The current GitOps workflow works because it keeps responsibilities separate:

  • the base repo owns reusable install content

  • the enterprise repo owns private additive deltas

  • the cluster repo owns deployment intent and local configuration

  • Flux owns reconciliation inside the cluster

This gives the platform:

  • reusable base service definitions

  • clear ownership boundaries

  • support for both community and enterprise delivery

  • support for Helm-based, manifest-only, and staged operator-driven services

  • continuous correction of configuration drift

Trade-offs and Limitations

This workflow has real costs.

Multi-repo indirection Understanding final cluster state may require checking the cluster repo, the base repo, and sometimes the enterprise repo.

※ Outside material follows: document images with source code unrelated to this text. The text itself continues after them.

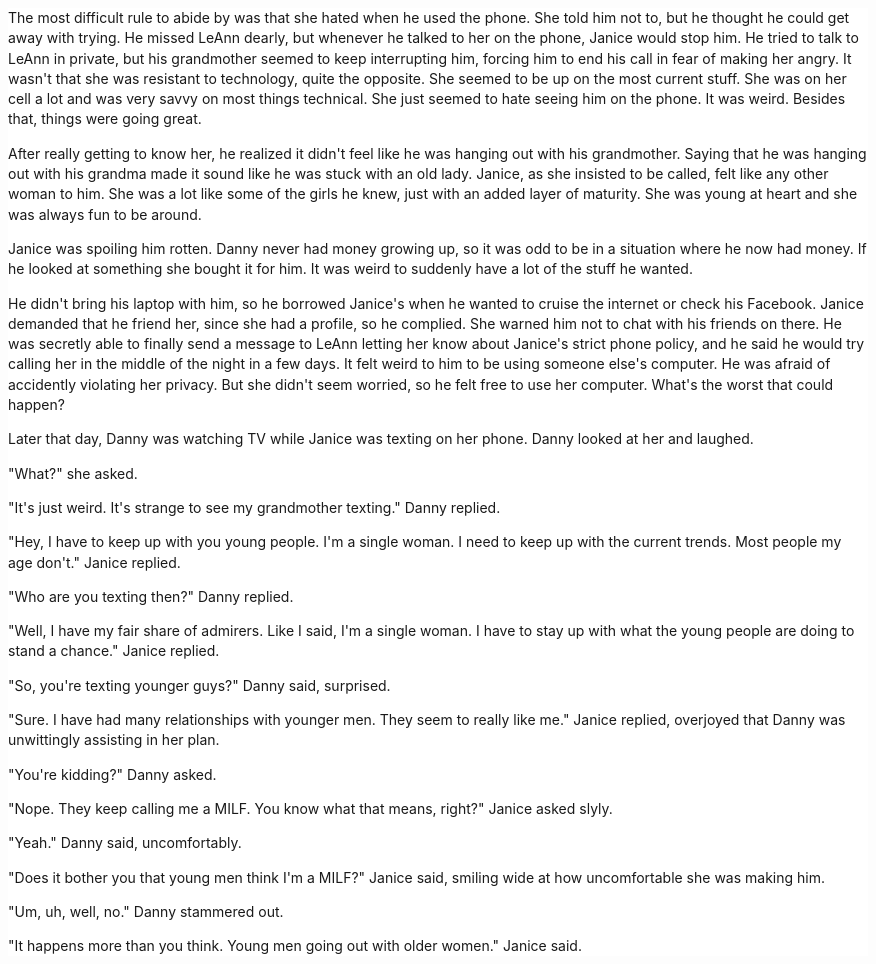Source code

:  The most difficult rule to abide by was that she hated when he used the phone. She told him not to, but he thought he could get away with trying. He missed LeAnn dearly, but whenever he talked to her on the phone, Janice would stop him. He tried to talk to LeAnn in private, but his grandmother seemed to keep interrupting him, forcing him to end his call in fear of making her angry. It wasn't that she was resistant to technology, quite the opposite. She seemed to be up on the most current stuff. She was on her cell a lot and was very savvy on most things technical. She just seemed to hate seeing him on the phone. It was weird. Besides that, things were going great. 

 After really getting to know her, he realized it didn't feel like he was hanging out with his grandmother. Saying that he was hanging out with his grandma made it sound like he was stuck with an old lady. Janice, as she insisted to be called, felt like any other woman to him. She was a lot like some of the girls he knew, just with an added layer of maturity. She was young at heart and she was always fun to be around. 

 Janice was spoiling him rotten. Danny never had money growing up, so it was odd to be in a situation where he now had money. If he looked at something she bought it for him. It was weird to suddenly have a lot of the stuff he wanted. 

 He didn't bring his laptop with him, so he borrowed Janice's when he wanted to cruise the internet or check his Facebook. Janice demanded that he friend her, since she had a profile, so he complied. She warned him not to chat with his friends on there. He was secretly able to finally send a message to LeAnn letting her know about Janice's strict phone policy, and he said he would try calling her in the middle of the night in a few days. It felt weird to him to be using someone else's computer. He was afraid of accidently violating her privacy. But she didn't seem worried, so he felt free to use her computer. What's the worst that could happen? 

 Later that day, Danny was watching TV while Janice was texting on her phone. Danny looked at her and laughed. 

 "What?" she asked. 

 "It's just weird. It's strange to see my grandmother texting." Danny replied. 

 "Hey, I have to keep up with you young people. I'm a single woman. I need to keep up with the current trends. Most people my age don't." Janice replied. 

 "Who are you texting then?" Danny replied. 

 "Well, I have my fair share of admirers. Like I said, I'm a single woman. I have to stay up with what the young people are doing to stand a chance." Janice replied. 

 "So, you're texting younger guys?" Danny said, surprised. 

 "Sure. I have had many relationships with younger men. They seem to really like me." Janice replied, overjoyed that Danny was unwittingly assisting in her plan. 

 "You're kidding?" Danny asked. 

 "Nope. They keep calling me a MILF. You know what that means, right?" Janice asked slyly. 

 "Yeah." Danny said, uncomfortably. 

 "Does it bother you that young men think I'm a MILF?" Janice said, smiling wide at how uncomfortable she was making him. 

 "Um, uh, well, no." Danny stammered out. 

 "It happens more than you think. Young men going out with older women." Janice said.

Controller layering Debugging often means following source status, Kustomization status, and then HelmRelease status.

Reconciliation delay Changes are not instant. Source refresh intervals and later reconciliation intervals add delay unless operators force reconciliation manually.

Dependency sensitivity Staged or operator-driven installs can fail if prerequisites such as CRDs, secrets, or source objects are not ready yet.

Operational exceptions remain Some tasks still do not fit GitOps cleanly, such as emergency fixes, one-time operational procedures, or external secret rotation workflows.

When GitOps Does Not Fit Cleanly

GitOps is strong for declarative desired state, but it is not the right tool for every action.

Examples include:

  • one-time migrations

  • imperative recovery steps during outages

  • node operations such as drain or cordon

  • coordinated secret rotation with external systems

For those cases, openCenter still uses imperative operational procedures alongside GitOps-managed configuration.